First of all, it does not help your agent much if it has all the five senses (or more), because it will just be drowning in information. Real brains are ignoring the majority of data that they receive. Right now, you are not thinking about your breathing, heart beat, toes, nostrils, elbows, the noise outside or your clothes. An artificial intelligence needs a sense for what is worth paying attention to, otherwise there is just too much to compute.

But the next problem is that it is really hard to find out what is irrelevant and what is important. Deep learning teaches neural networks what inputs are relevant or irrelevant by training them to reach defined goals. The network basically tries randomly changing its computational layout and memorizes what gets it closer to the goal and what doesn't. In the end the neural net can react appropriately to a set of known inputs, which have a defined desired output. Although this is a good start, because it models the evolutionary process, it is still very basic, because the expected outputs are still pre-defined. As soon as something happens that it wasn't trained to do, the neural network doesn't know how to react. You would have to train it with every possible scenario in the real world, which is virtually impossible.

So the agent does not only have to figure out what it should ignore at a given point in time, it also has to figure out why it should ignore or why it should act by itself.

If you think about it, what we are trying to do is to artificially replicate human intellect, or at least primitive intelligence. So we need to model the evolution of an animal brain in the real world. Just like animals, each AI agent, an offspring of a specific (genetic) layout, has to be thrown out into a field of laws in which it can act. By selecting layouts based on the predefined laws, mixing them and mutating them randomly, agents which better fulfill the selection criteria become more common.

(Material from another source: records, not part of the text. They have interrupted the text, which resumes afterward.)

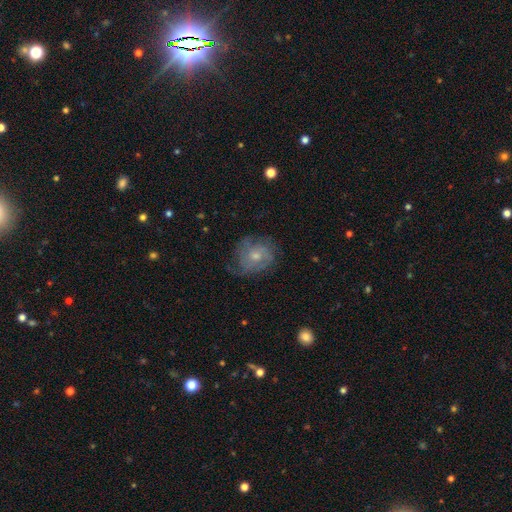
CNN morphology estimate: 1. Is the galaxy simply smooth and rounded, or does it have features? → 62% featured or disk, 30% smooth, 8% star or artifact.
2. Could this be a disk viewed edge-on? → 97% no, 3% yes.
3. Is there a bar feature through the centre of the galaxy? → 79% no, 18% weak, 3% strong.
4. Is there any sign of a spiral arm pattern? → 82% yes, 18% no.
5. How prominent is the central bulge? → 48% moderate, 47% small, 2% large, 2% none, 1% dominant.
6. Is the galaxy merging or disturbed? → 61% none, 24% minor disturbance, 14% major disturbance, 1% merger.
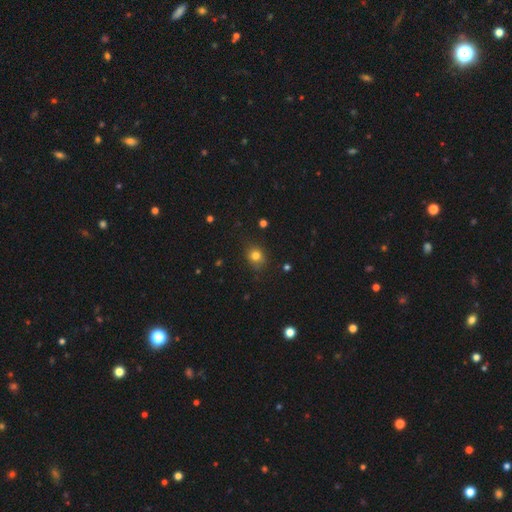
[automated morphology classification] smooth 79%, star or artifact 13%, featured or disk 8%. Down the decision tree: how rounded — round (68%); merging — none (79%).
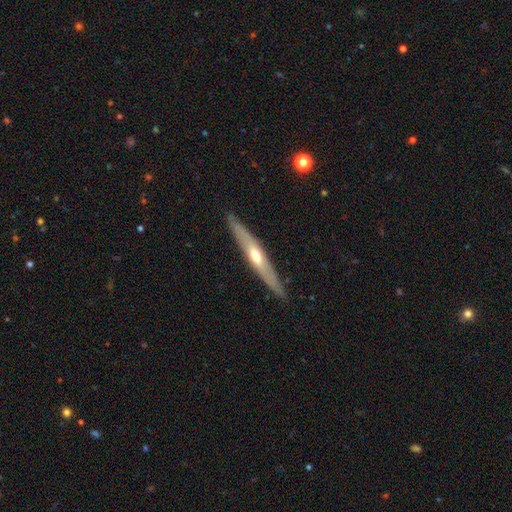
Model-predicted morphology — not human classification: The model was most divided on "smooth or featured": featured or disk: 60%, smooth: 35%, star or artifact: 5%. More confident: merging — none (88%); edge-on disk — yes (88%); edge-on bulge — rounded (78%).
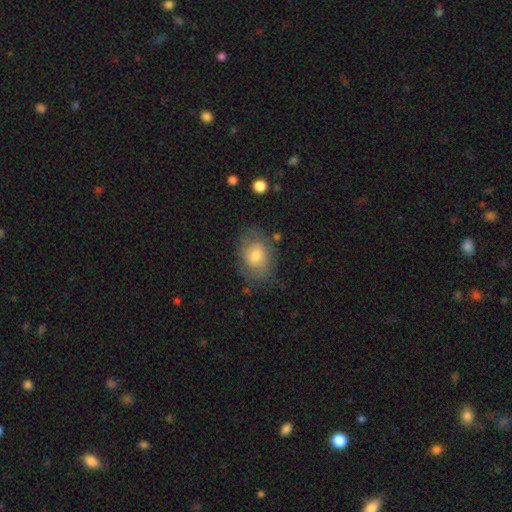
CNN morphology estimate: smooth 65%, featured or disk 27%, star or artifact 8%. Down the decision tree: how rounded — in between (71%); merging — none (70%).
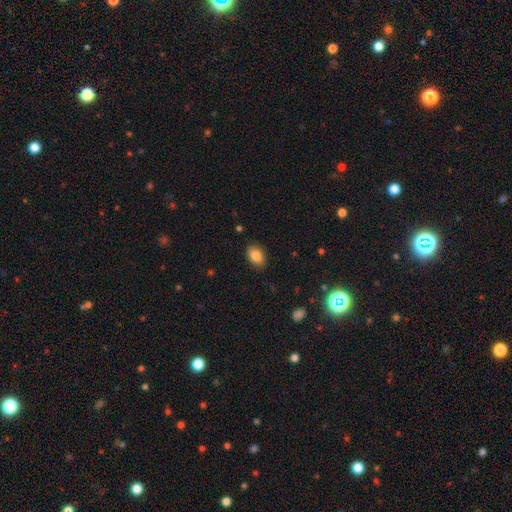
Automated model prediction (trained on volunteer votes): Morphology: type=smooth (85%); roundness=in between (85%); merging=none (86%).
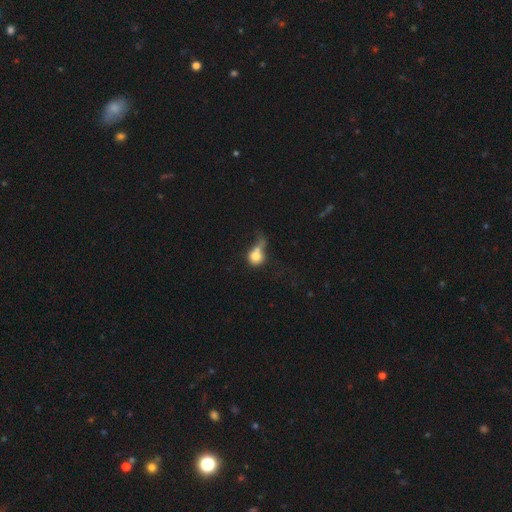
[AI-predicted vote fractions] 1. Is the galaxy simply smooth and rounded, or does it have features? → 74% smooth, 16% featured or disk, 10% star or artifact.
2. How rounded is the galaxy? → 74% round, 24% in between, 2% cigar-shaped.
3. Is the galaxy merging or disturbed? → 40% merger, 23% none, 21% major disturbance, 16% minor disturbance.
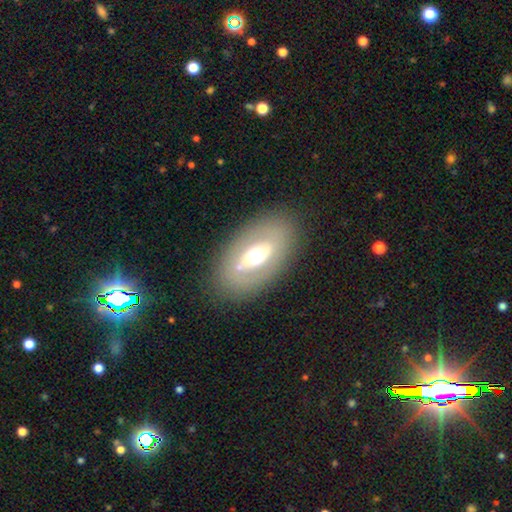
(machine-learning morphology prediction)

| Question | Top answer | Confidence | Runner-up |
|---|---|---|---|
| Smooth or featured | featured or disk | 48% | smooth (42%) |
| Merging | none | 82% | minor disturbance (10%) |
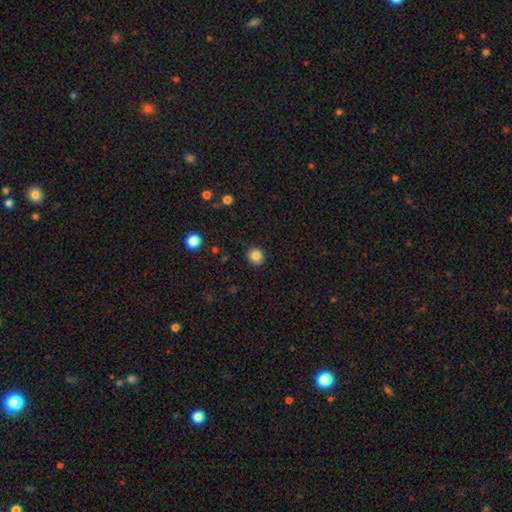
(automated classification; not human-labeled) Q: Smooth or featured?
A: smooth (84%); runner-up: star or artifact (10%)
Q: How rounded?
A: round (88%); runner-up: in between (11%)
Q: Merging?
A: none (91%); runner-up: minor disturbance (6%)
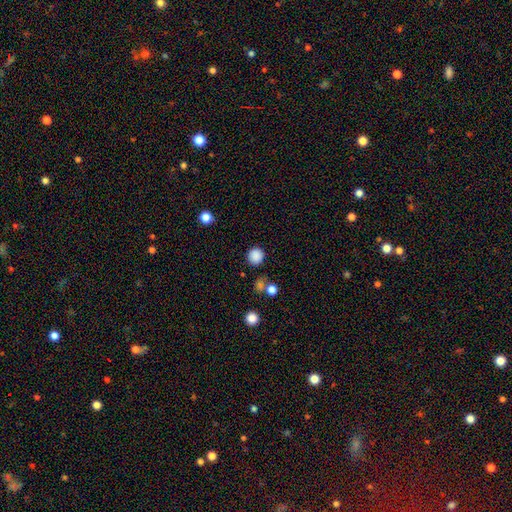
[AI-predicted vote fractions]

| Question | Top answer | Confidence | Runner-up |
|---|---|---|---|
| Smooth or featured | smooth | 85% | star or artifact (11%) |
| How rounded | round | 90% | in between (9%) |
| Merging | none | 82% | minor disturbance (10%) |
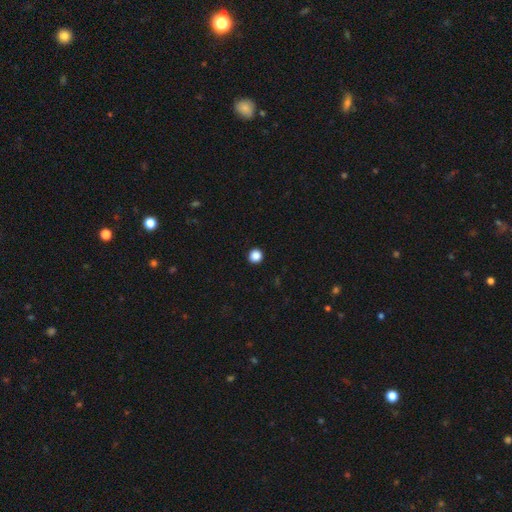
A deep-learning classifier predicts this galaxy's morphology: smooth-or-featured: smooth: 88% | star or artifact: 10% | featured or disk: 2%
  how-rounded: round: 95% | in between: 4% | cigar-shaped: 1%
  merging: none: 94% | minor disturbance: 4% | major disturbance: 1% | merger: 1%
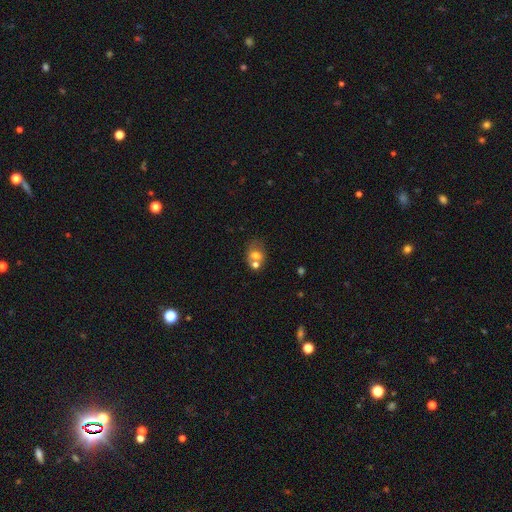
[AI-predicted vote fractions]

An approach like this would be necessary to replicate the entire complexity of a brain. You can't design the brain yourself, bottom up, because there is just too many possible scenarios to cover. You have to model the entire environment you want your AI to act intelligently in and leave it to evolve and design itself, which is virtually impossible if the environment is the physical world.

An outstanding source about the big picture of psychology, neuroscience, cybernetics and artificial intelligence are Jordan Petersons university lectures. His knowledge helped me a lot with trying to understand the brain.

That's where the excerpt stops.